I may be missing something, but how useful is a cord reel such as the one pictured with a 100-ft long extension cord?


I'd like to think that a 100-ft extension cable with a pretty good gauge (12) would act as a substitute for a 50-ft and even for a 25-ft cable. But after winding on such a cord reel, one end will be inaccessible, and so even to use it as just a 25-ft extension, I'd have to unwind the whole thing out. Is that right?

I saw suggestions online to buy a specialized reel that picks up the extension cable from its centerpoint. That would solve the problem, but it would also introduce a stress point through excessive bending. Yet another suggestion online is to avoid a reel altogether and use a piece of wood, though I'd really rather not spend half a day fabricating something like this myself.

  • 2
    The cord reels that I have used had a provision to let the inner end of the extension cord (inner in terms of the end wound up first on the reel) stick out the side at the center hole. That way the business end was always accessible no matter how much you chose to unwind. The reel pictured in your posting may not support that feature.
    – Michael Karas
    Dec 31, 2015 at 20:34
  • 1
    If you need a 100' cord, by all means buy it. Having said that, you'd probably pay about the same for 2-50' cords and have way better manageability. Harbor Fright sells cheap and cheery cord reels that probably hold a 100' for about 10 bucks that will allow one end of the cord to stick out of the bottom of the roll. Dec 31, 2015 at 20:51
  • I have a reel with built in female sockets on the reel, and a male plug that reels out. It had a warning label saying the cord must be fully extended before using to avoid overheating. I imagine your cord-on-reel would have the same issue. You're not supposed to be able to use the cord when it's partially reeled.
    – JPhi1618
    Dec 31, 2015 at 21:02
  • I have one of those reels designed to grip the cord at the center, and it is molded to not bend the cord sharply anywhere. The only downside is that I have to place the reel halfway between the outlet and the load. Dec 31, 2015 at 21:49
  • I have been told by an EE that one shouldn't use a rolled extension cord, but I'm not sure he made the jump from theory to real world. In a practical sense, unrolling the whole thing will show you if there's any damage to the cord. Dec 31, 2015 at 22:41

3 Answers 3


Those cord reels are very useful. You'll need a BIG one to hold a 100' 12 gauge though. If you leave 6" or so hanging out one of the big holes on the side, you can wrap it with the end accessible.

I wrap these with the female end on the spool, so you plug it in first and walk to where you're working.
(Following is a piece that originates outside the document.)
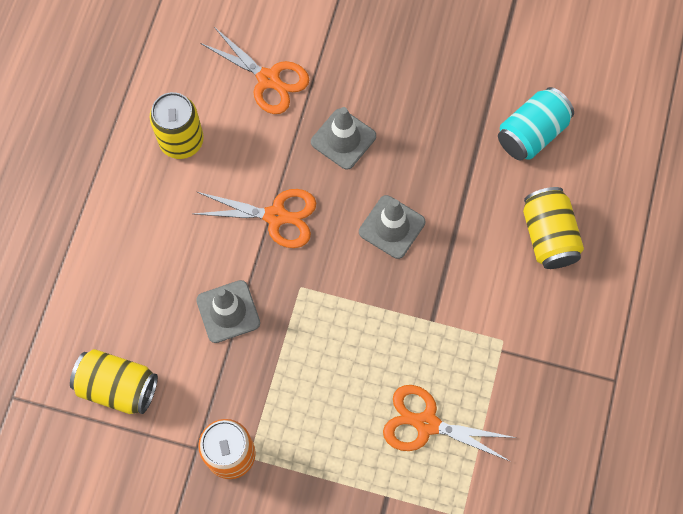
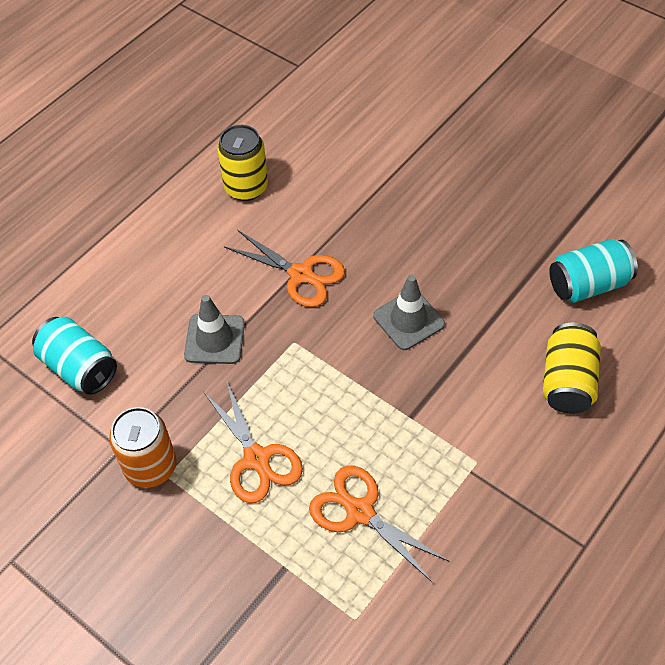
camera: 25 degrees right, 15 degrees down
yellow can [70,349,158,414] -> turquoise can [32,317,117,395]
orange scissors [200,27,309,114] -> orange scissors moved to [204,380,303,503]
grey traffic cone [311,107,376,170] -> none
I guess it works OK either way.

They make cord reels with receptacles on the spool ...

enter image description here

and those work great except when you're working on a ladder. Sometimes the cord on the tool isn't long enough to reach this thing on the ground.

When you're working on a ladder it's nice to be able to pull some slack off either end. This is a pretty good way to go:

bucket cord storage

That's from a tip sent into Fine Homebuilding.

The Cordwiz Pro

Cordwiz Pro

does the same thing as the bucket trick, if you'd rather not do it homemade.
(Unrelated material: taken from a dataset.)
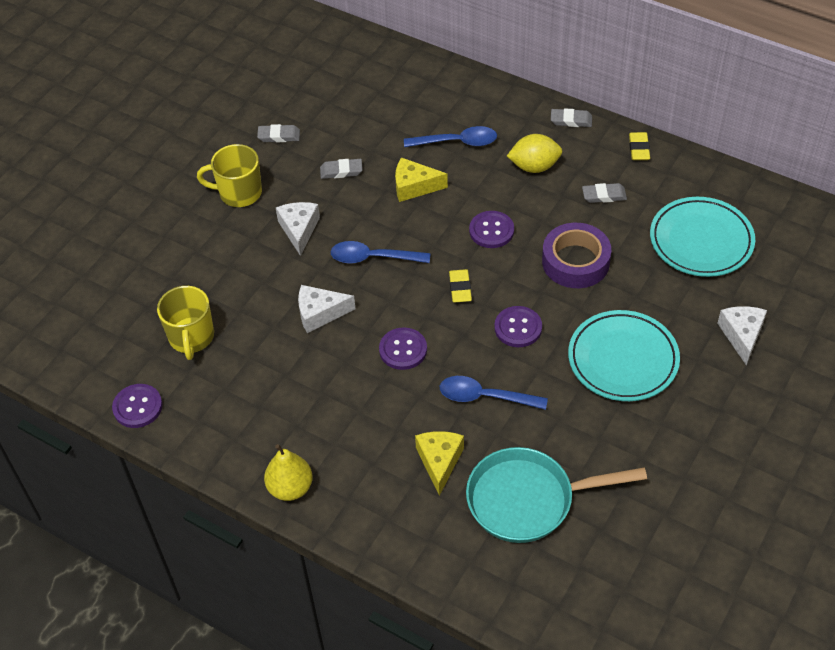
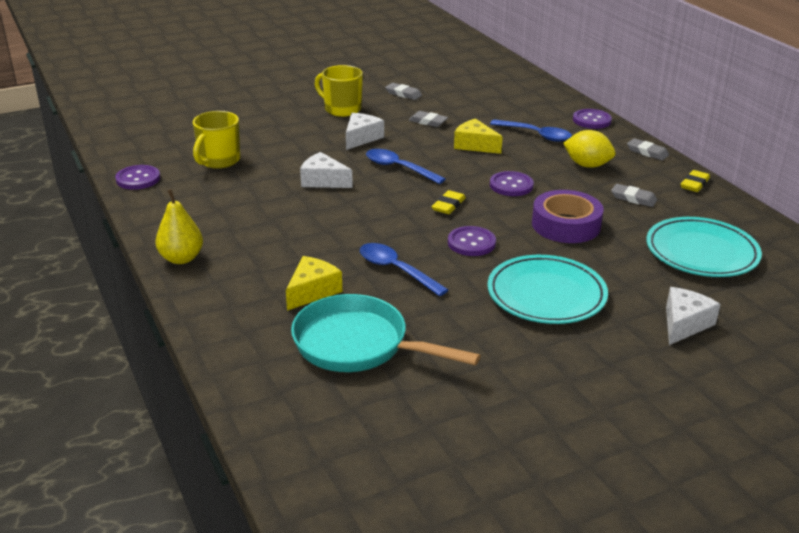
camera: 30 degrees right, 20 degrees down
purple button [379,327,427,370] -> purple button moved to [573,109,612,129]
One other thing to get if you're shopping, a portable GFCI

portable gfci

  • Great summary. Thanks. Could you suggest a keyword for "This thing" that "does the same thing as the bucket trick, if [I]'d rather not do it homemade." so I can search for it?
    – Calaf
    Jan 1, 2016 at 22:30
  • @Calaf, I'll edit the answer - It's called the Cordwiz or Cordwiz Pro. Jan 1, 2016 at 23:06

In point of fact you are not supposed to use an extension cord without unreeling the whole thing, due to potential heat buildup. The not-a-liability-lawer approach actually pays attention to the load on the end when making that decision in practice - if running a heavy load or a continuous moderate load, don't leave it rolled up.

There are a variety of approaches to make the inner end reachable, such as clipping it to the side of the reel. If it takes you half a day to make a wood version, you are overthinking it or working remarkably slowly.
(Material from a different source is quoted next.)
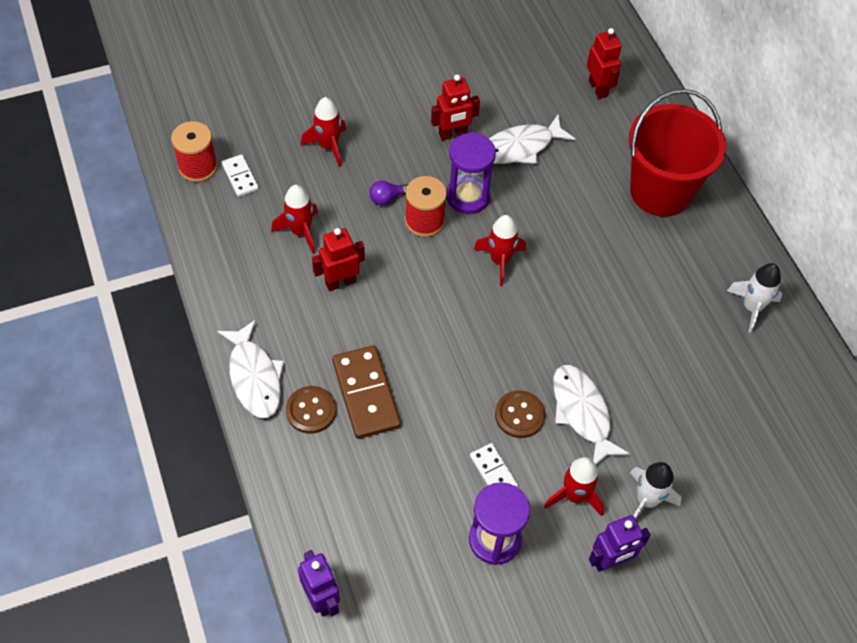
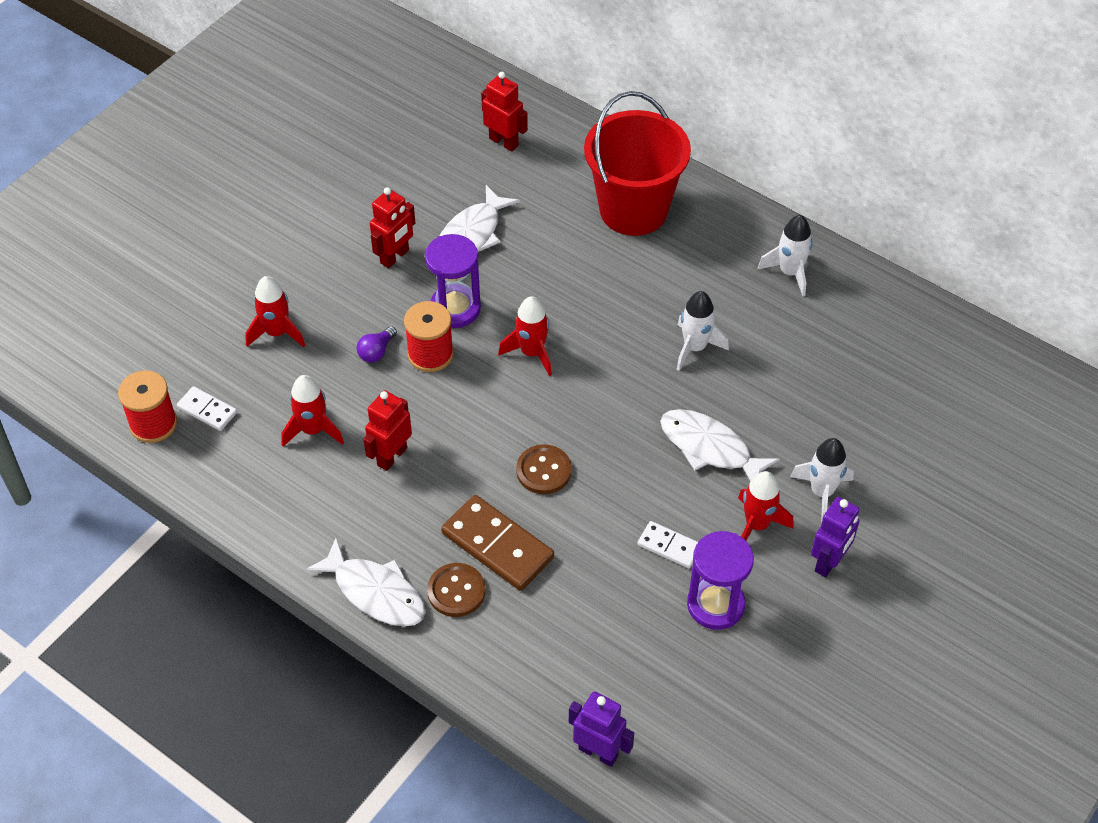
camera: 30 degrees left, 5 degrees down
brown button [495,390,545,438] -> brown button moved to [516,444,572,494]
none -> white rocket [677,291,729,371]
  • Well, after adding the time needed to select an appropriate router (which is necessary for this project, and I don't own one yet) and to learn to use it, it's probably going to be even more than half a day :-)
    – Calaf
    Jan 2, 2016 at 3:41

Personally, I would recommend learning how to "flip-coil". It's kinder to the cable than most of these alternatives (especially important with more expensive and more fragile wiring like sound reinforcement), it pays out without tangling, and once you learn it you'll find it useful for everything frome rope to hoses. Easier ti demonstrate than describe, but if you can't find someone to teach you it's not hard to find vids and/or diagrams on the web.